Hence, a machine-readable medium may take many forms, including but not limited to, a tangible storage medium, a carrier wave medium or physical transmission medium. Non-volatile storage media include, for example, optical or magnetic disks, such as any of the storage devices in any computer(s) or the like, which may be used to implement the system or any of its components as shown in the drawings. Volatile storage media include dynamic memory, such as a main memory of such a computer platform. Tangible transmission media include coaxial cables; copper wire and fiber optics, including the wires that form a bus within a computer system. Carrier-wave transmission media may take the form of electric or electromagnetic signals, or acoustic or light waves such as those generated during radio frequency (RF) and infrared (IR) data communications. Common forms of computer-readable media therefore include for example: a floppy disk, a flexible disk, hard disk, magnetic tape, any other magnetic medium, a CD-ROM, DVD or DVD-ROM, any other optical medium, punch cards paper tape, any other physical storage medium with patterns of holes, a RAM, a PROM and EPROM, a FLASH-EPROM, any other memory chip or cartridge, a carrier wave transporting data or instructions, cables or links transporting such a carrier wave, or any other medium from which a computer may read programming code and/or data. Many of these forms of computer readable media may be involved in carrying one or more sequences of one or more instructions to a physical processor for execution.
Those skilled in the art will recognize that the present teachings are amenable to a variety of modifications and/or enhancements. For example, although the implementation of various components described above may be embodied in a hardware device, it may also be implemented as a software only solution, e.g., an installation on an existing server. In addition, the techniques as disclosed herein may be implemented as a firmware, firmware/software combination, firmware/hardware combination, or a hardware/firmware/software combination.
While the foregoing has described what are considered to constitute the present teachings and/or other examples, it is understood that various modifications may be made thereto and that the subject matter disclosed herein may be implemented in various forms and examples, and that the teachings may be applied in numerous applications, only some of which have been described herein. It is intended by the following claims to claim any and all applications, modifications and variations that fall within the true scope of the present teachings.

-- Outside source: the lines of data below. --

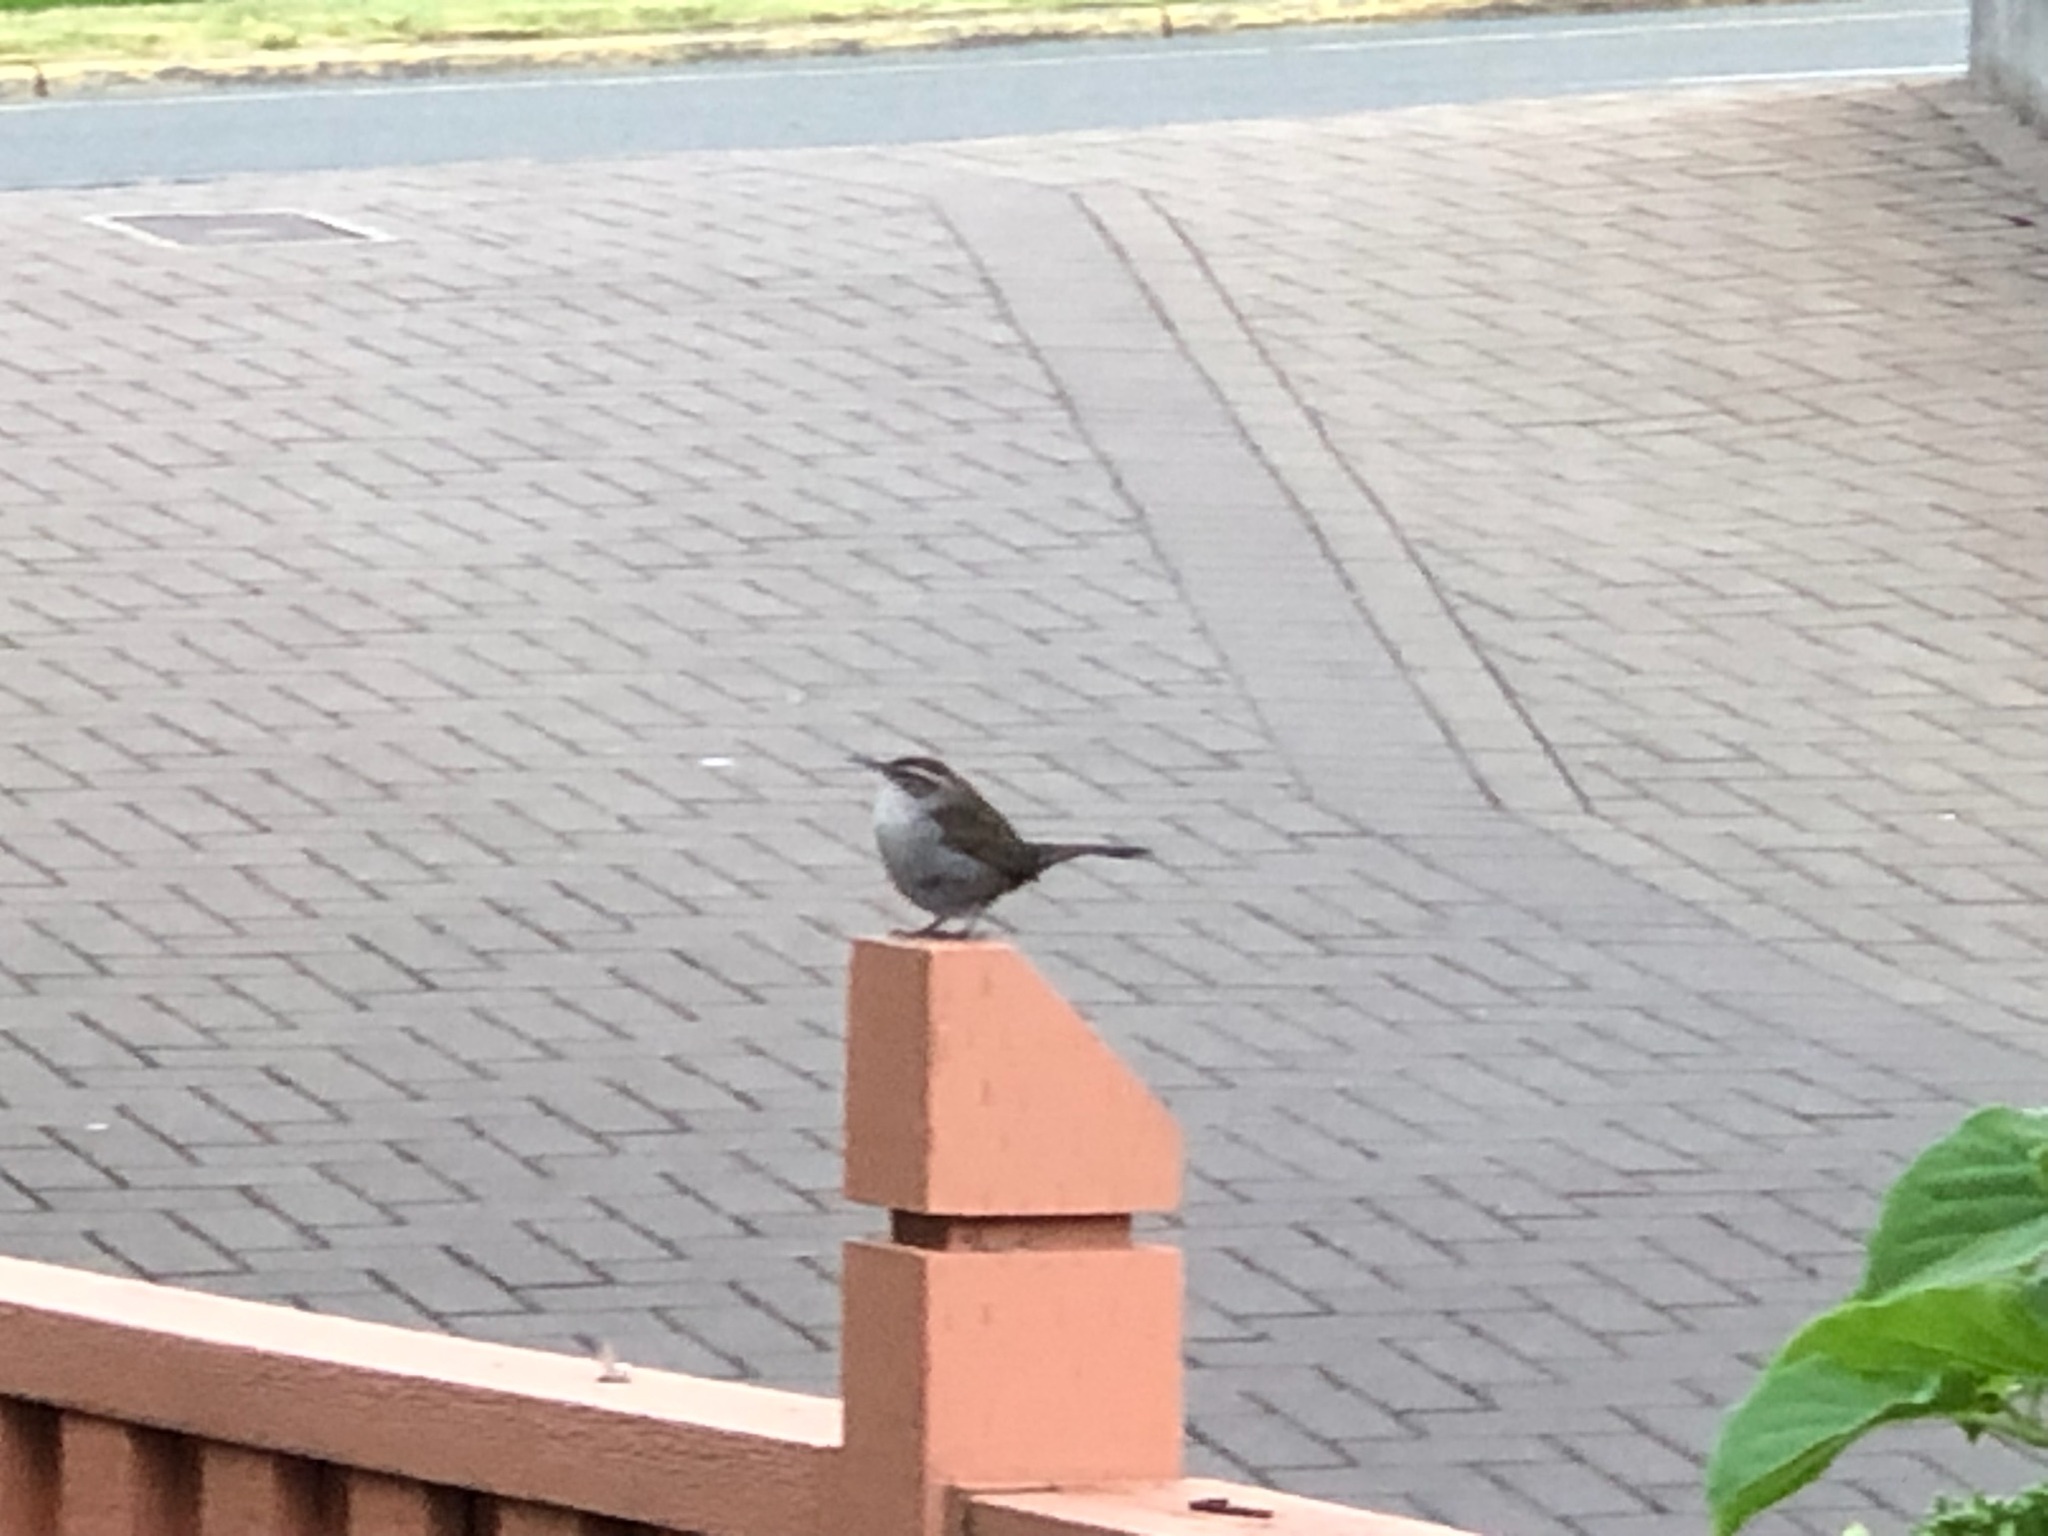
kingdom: Animalia
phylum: Chordata
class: Aves
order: Passeriformes
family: Troglodytidae
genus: Thryomanes
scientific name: Thryomanes bewickii
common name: Bewick's wren
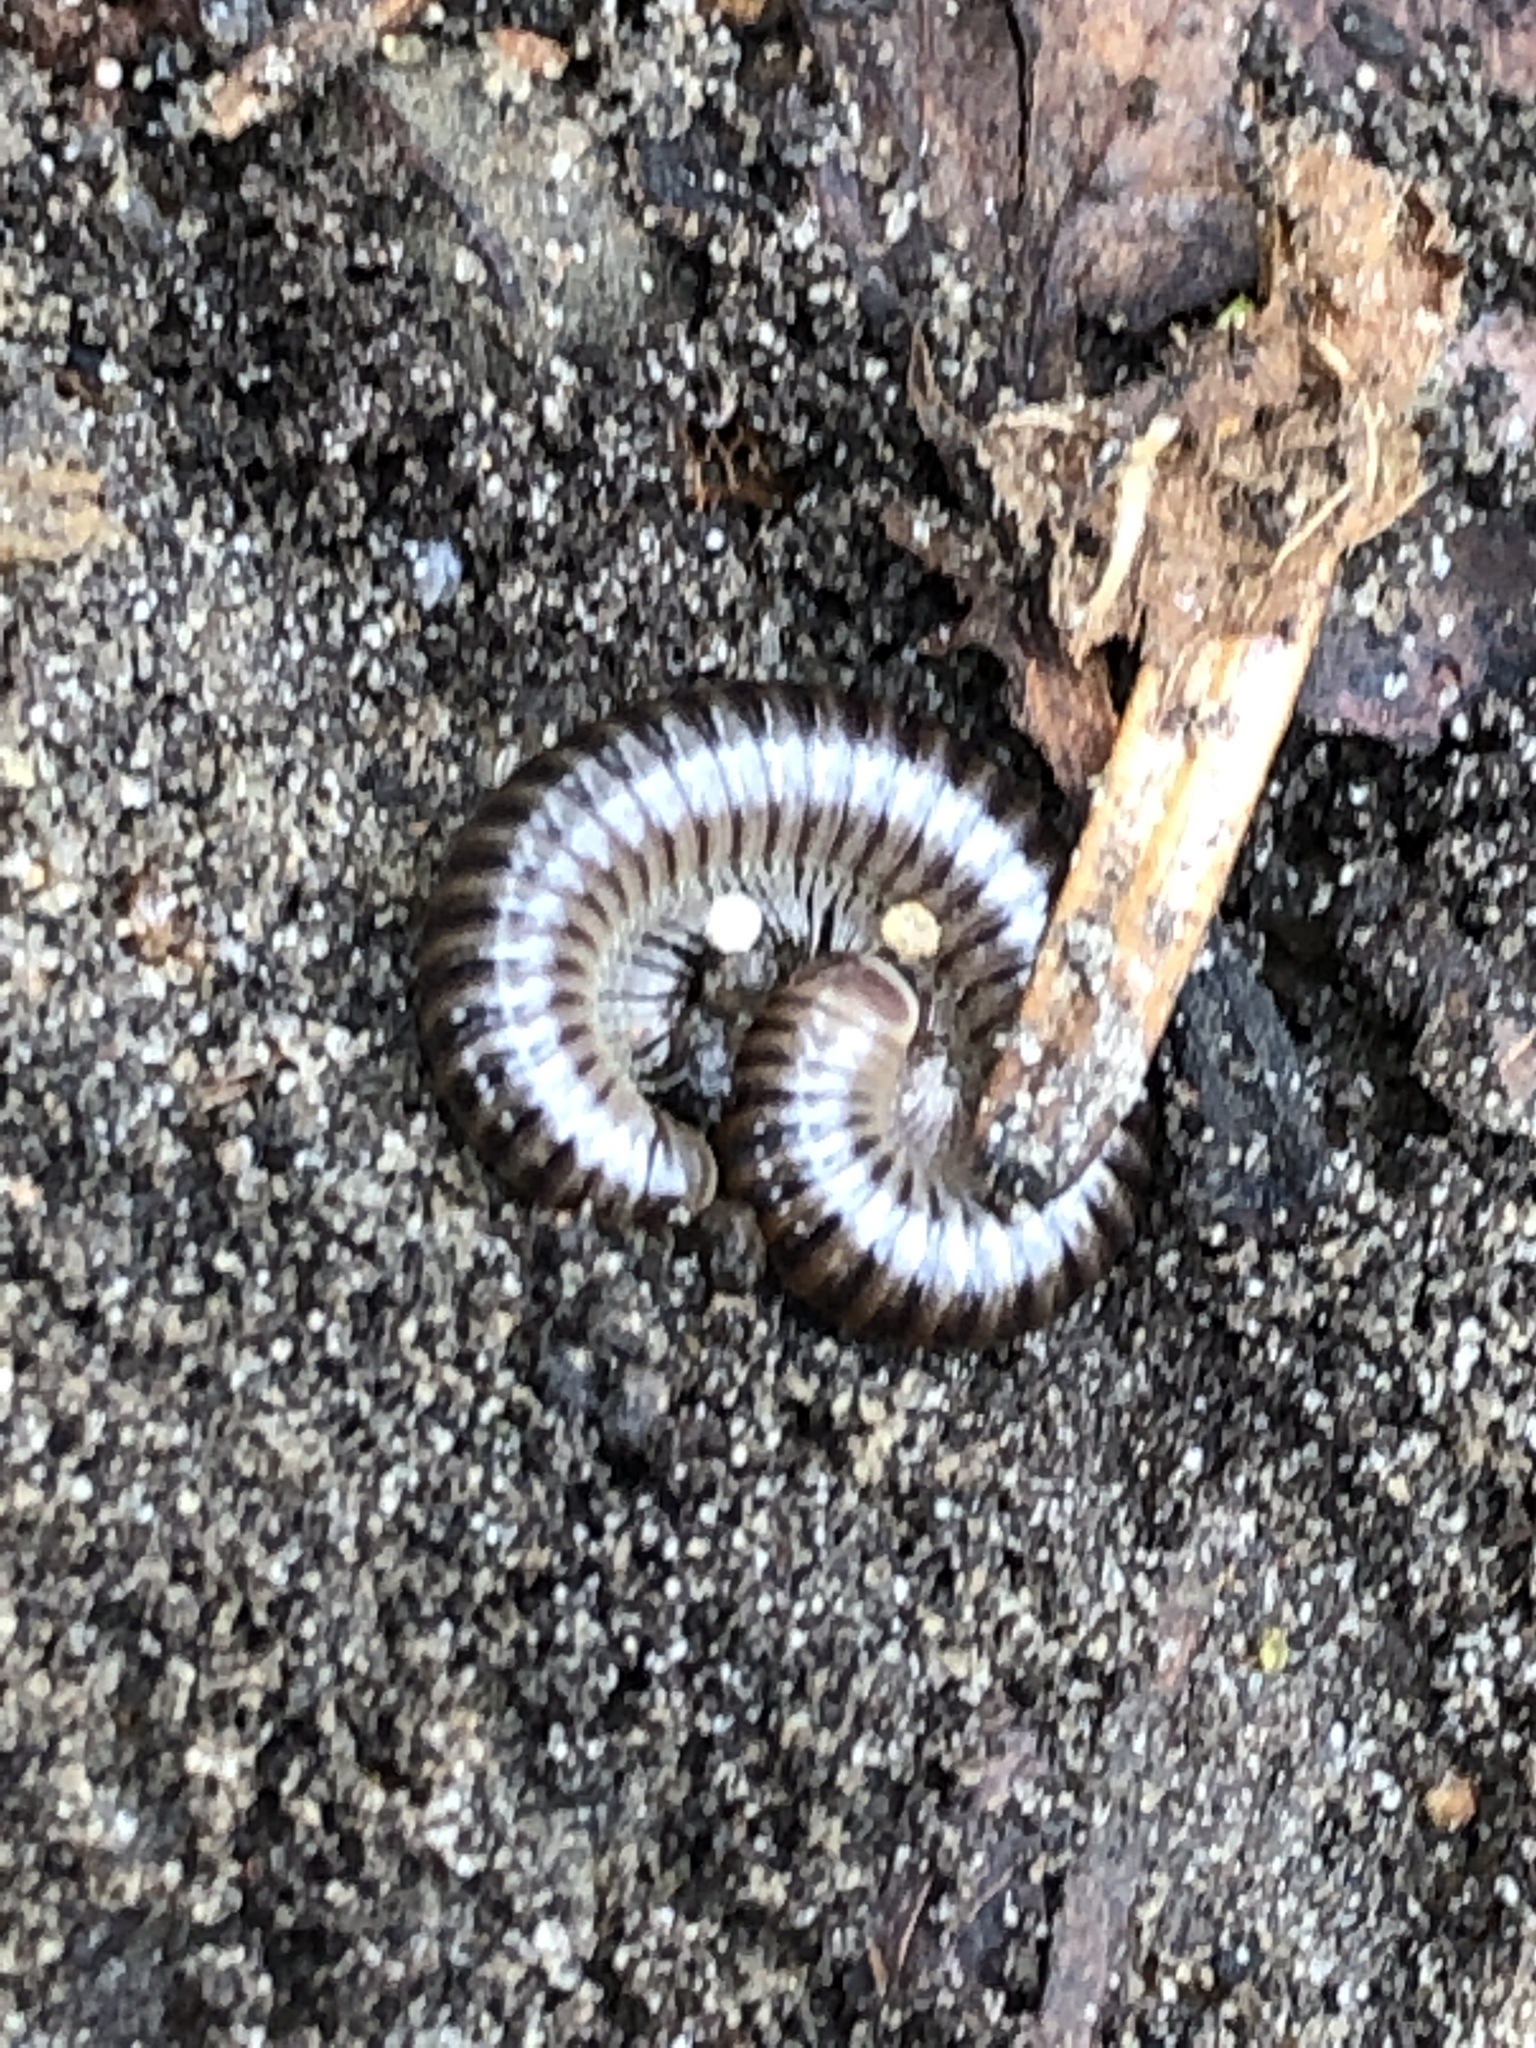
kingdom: Animalia
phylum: Arthropoda
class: Diplopoda
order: Julida
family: Julidae
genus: Cylindroiulus
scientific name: Cylindroiulus caeruleocinctus
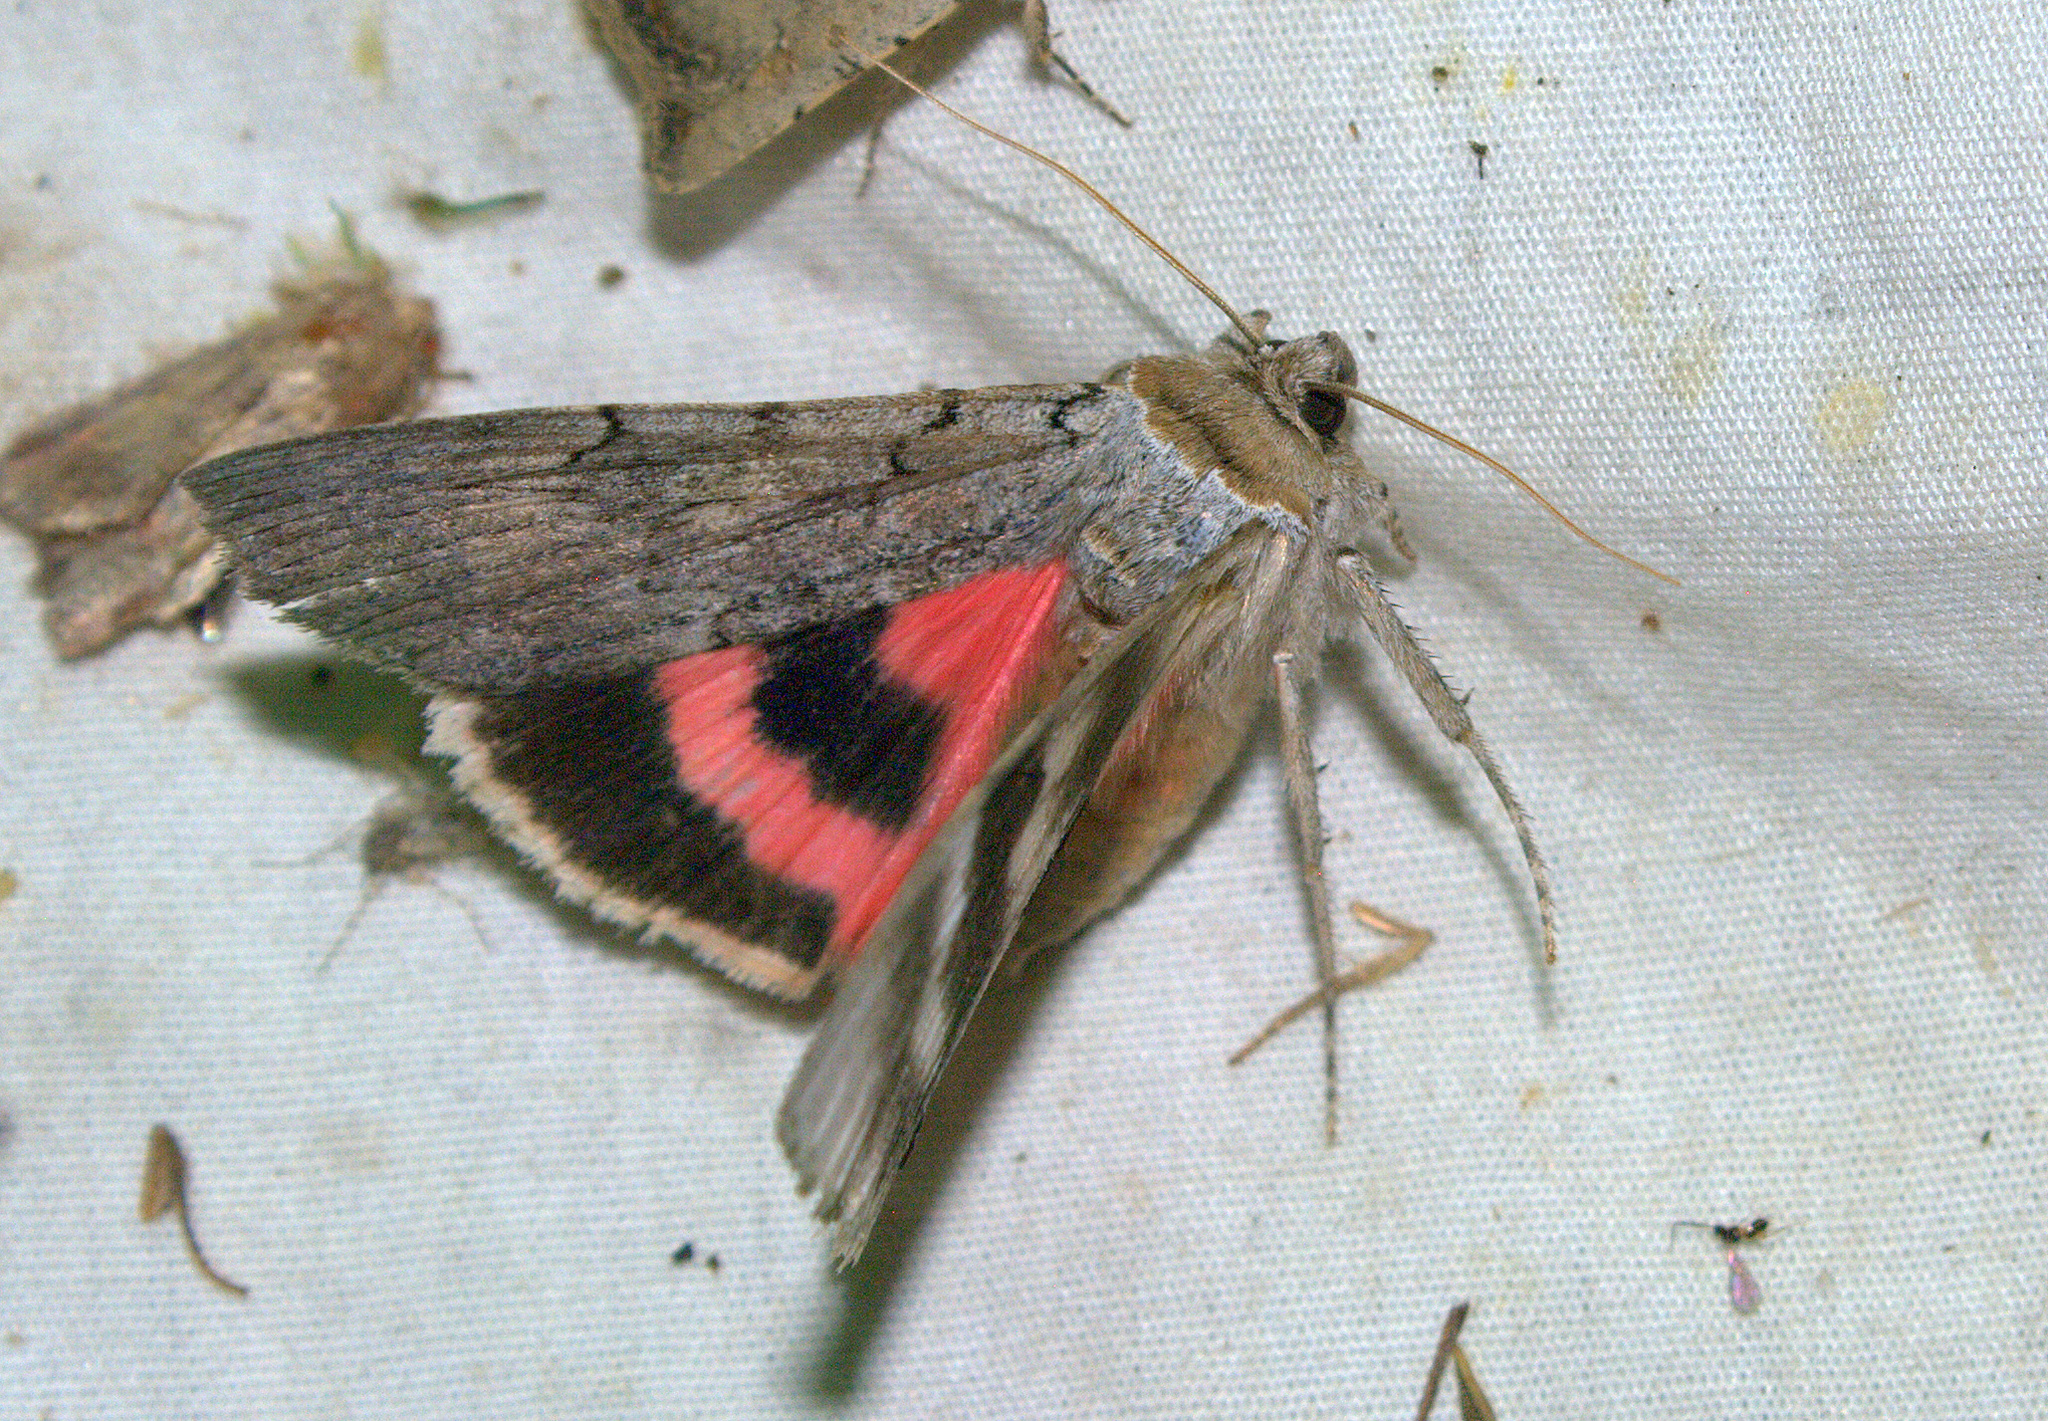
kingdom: Animalia
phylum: Arthropoda
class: Insecta
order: Lepidoptera
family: Erebidae
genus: Catocala
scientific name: Catocala concumbens
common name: Pink underwing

The present application is related to U.S. Patent Application No. ______ (Attorney Docket No. 146555.560778), entitled “SYSTEM AND METHOD FOR INTEGRATED LARGE-SCALE AUDIENCE TARGETING VIA AUGMENTED HETEROGENEOUS SUB-SYSTEMS” and U.S. Patent Application No. ______ (Attorney Docket No. 146555.562796), entitled “SYSTEM AND METHOD FOR INTEGRATING MULTIPLE EXPERT PREDICTIONS IN A NONLINEAR FRAMEWORK VIA LEARNING”, both of which are incorporated herein by reference in their entireties.